個人的には、利上げのペースは下がる、消費税の増税はしない、方向で動いていくような気がしています。
こんなふうに考えると、株式市場は目先、そんなに落ち込まないのかもしれません。
ただ、最悪のシナリオを考えておくことは必要で、年頭のごあいさつに代えて、日経平均株価指数と、ドル/円のチャートについて、シナリオを掲載しておきます。
〇日経平均株価指数チャート分析
昨年からのチャートの更新ですが、今回は、ちょっと詳し目に、もし下げるなら、その目標値をプロットしてあります。
あくまでも、最悪のシナリオ予測なので、たとえば、米中の対立が深まったら、消費税を上げたら、こんなふうになるかもぐらいに見てください。
〇ドル/円チャート分析
ドル・円については、方向感としては、円高局面に突入していくかもしれません。
日銀がどうやってそれを封じ込めるかですが、最近の日銀の動きを見ていると、対抗措置の効果が掻き消されているため、相場下落の衝撃をちゃんと吸収できていないような気がします。

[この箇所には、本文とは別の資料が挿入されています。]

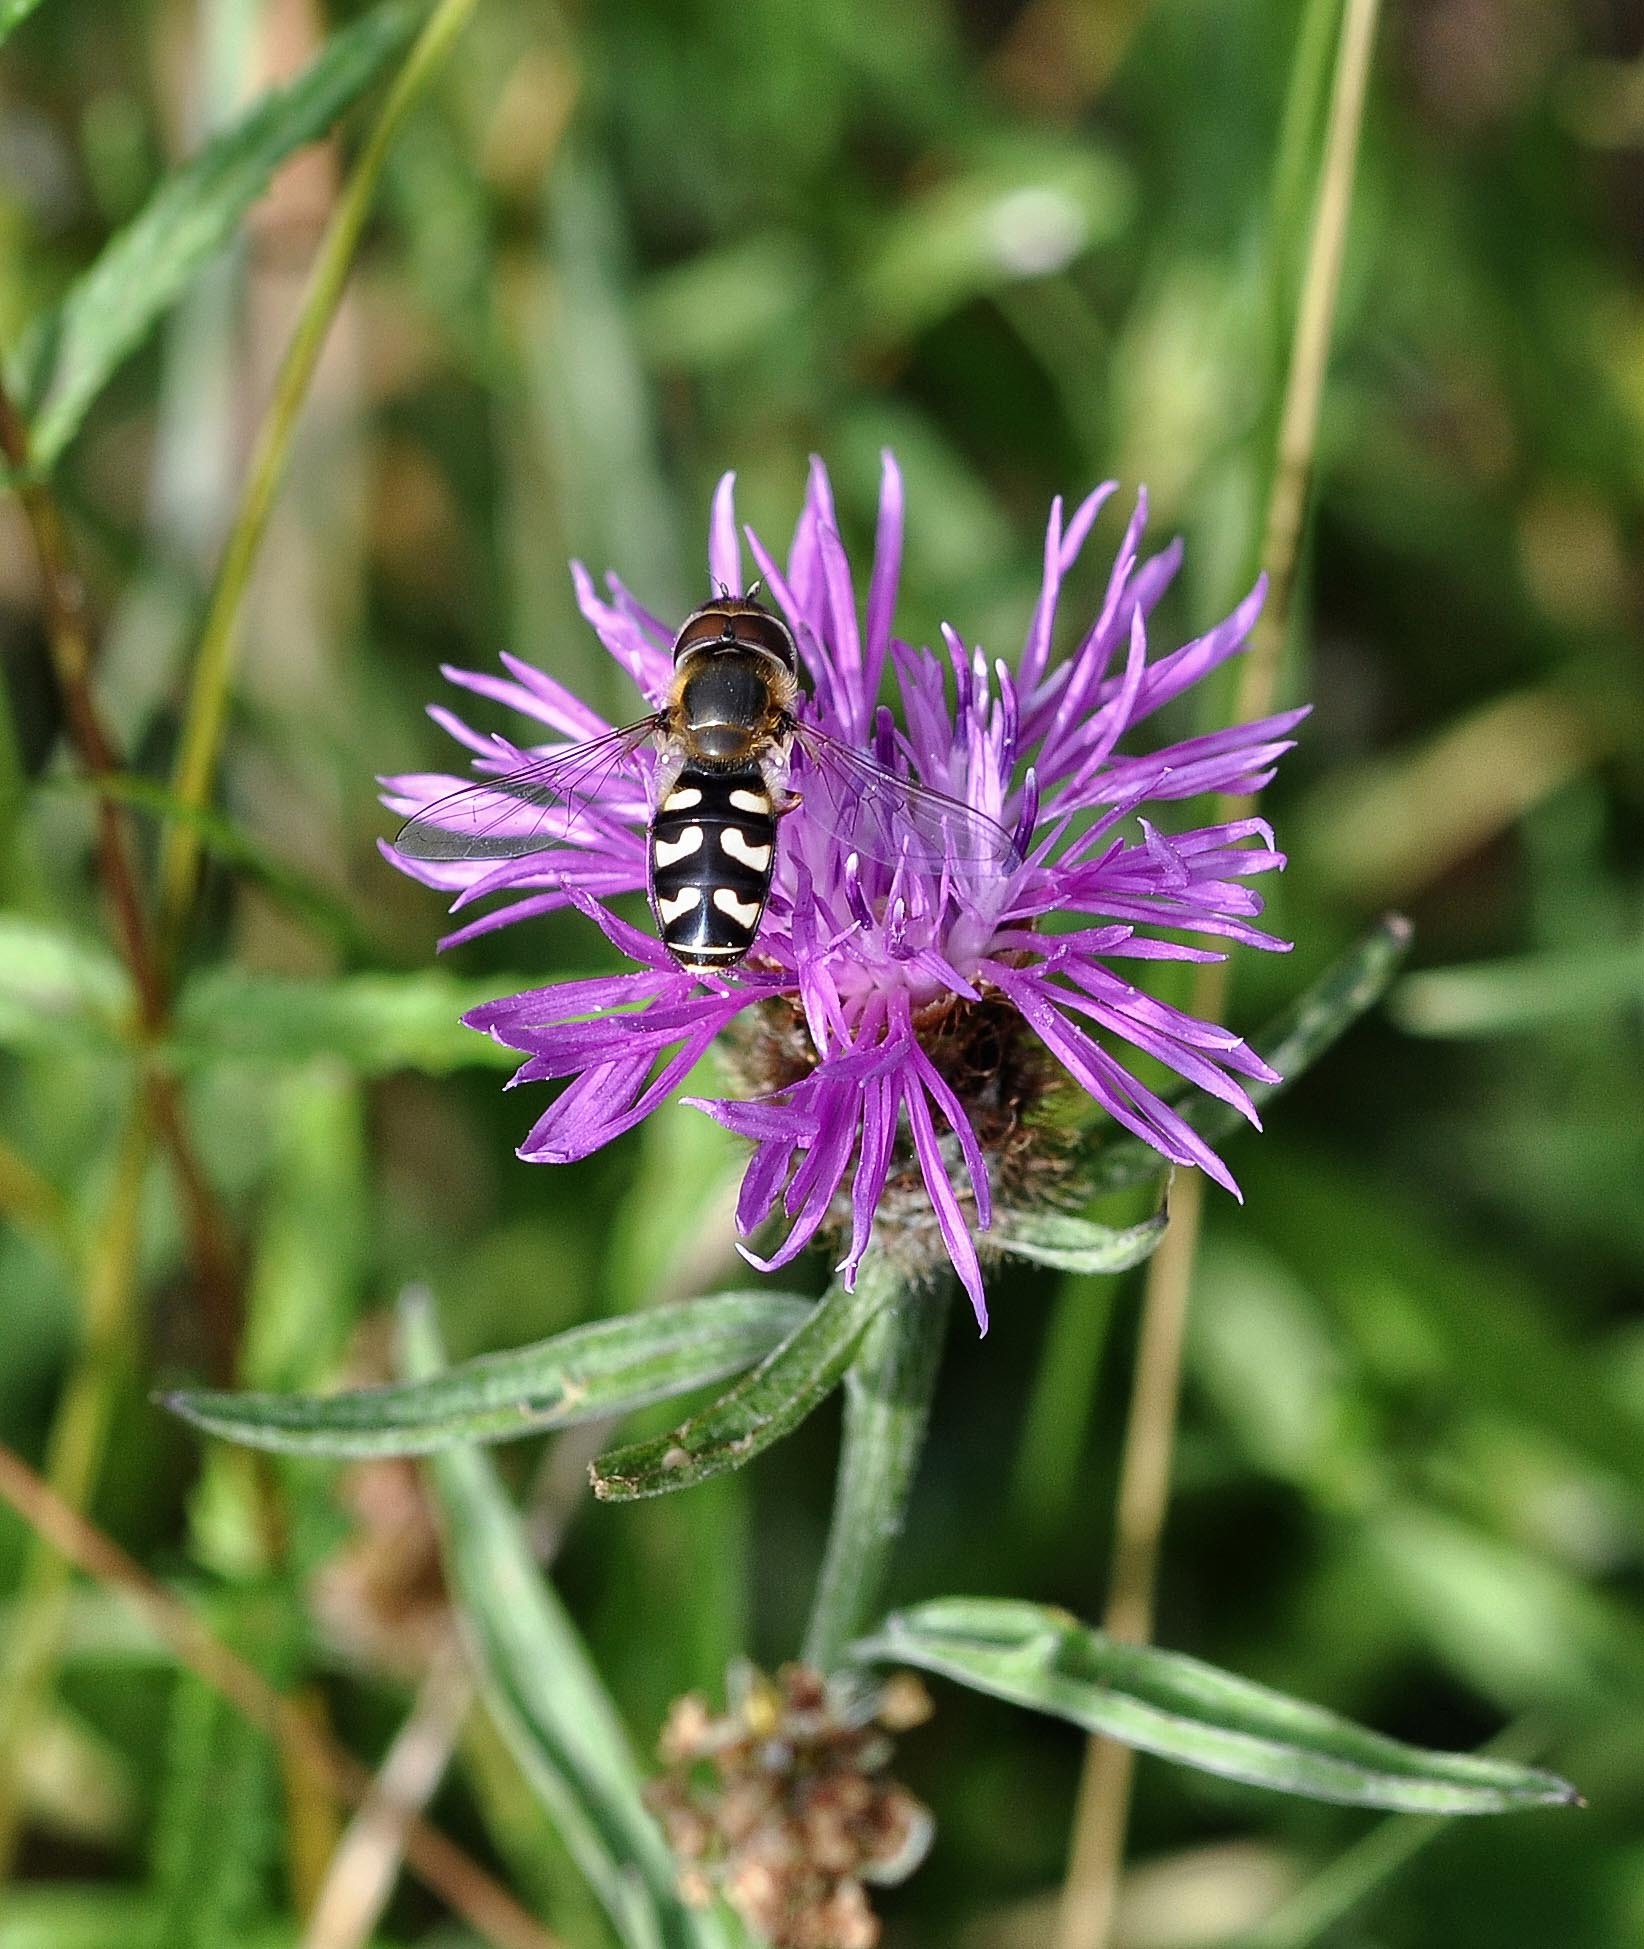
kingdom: Animalia
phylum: Arthropoda
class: Insecta
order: Diptera
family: Syrphidae
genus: Scaeva
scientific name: Scaeva pyrastri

こちらも、あくまでも最悪のシナリオなので、こんなふうにならなければいいんですが、ありえない話ではないため、一応、載っけておきます。
年明け、日経平均株価指数も、ドル・円も、反発してますね。
これは、下値の水準を抜けきれなかったからなんですが、ここから本格反転するのか、それとも、反転が一時的なものになるのか、目先ではこれが注目されます。
アメリカが利上げをしないという報が広がったのは大きいですね。
2019年は、
2018年よりも不透明
な年になると思います。
原因は、繰り返しですみませんが、米中の対立と消費税の増税があるからです。
ならばどうするか。
今年は、そんなことを盛り込みながらの『1970年以降生まれの「ライフ&マネー塾」』になりそうな予感がします。
そういえば、忘れてましたが、労働法制の改正も注目ですね。
これについては、2019年、2020年と、矢継ぎ早に施行されていきます。
ここら辺については、人生100年時代をいかに過ごすかという視点で、昨今、言われている「ライフプラン3.0」と絡めながらお伝えできたらと思います。
それでは、本年もよろしくお願い申し上げます。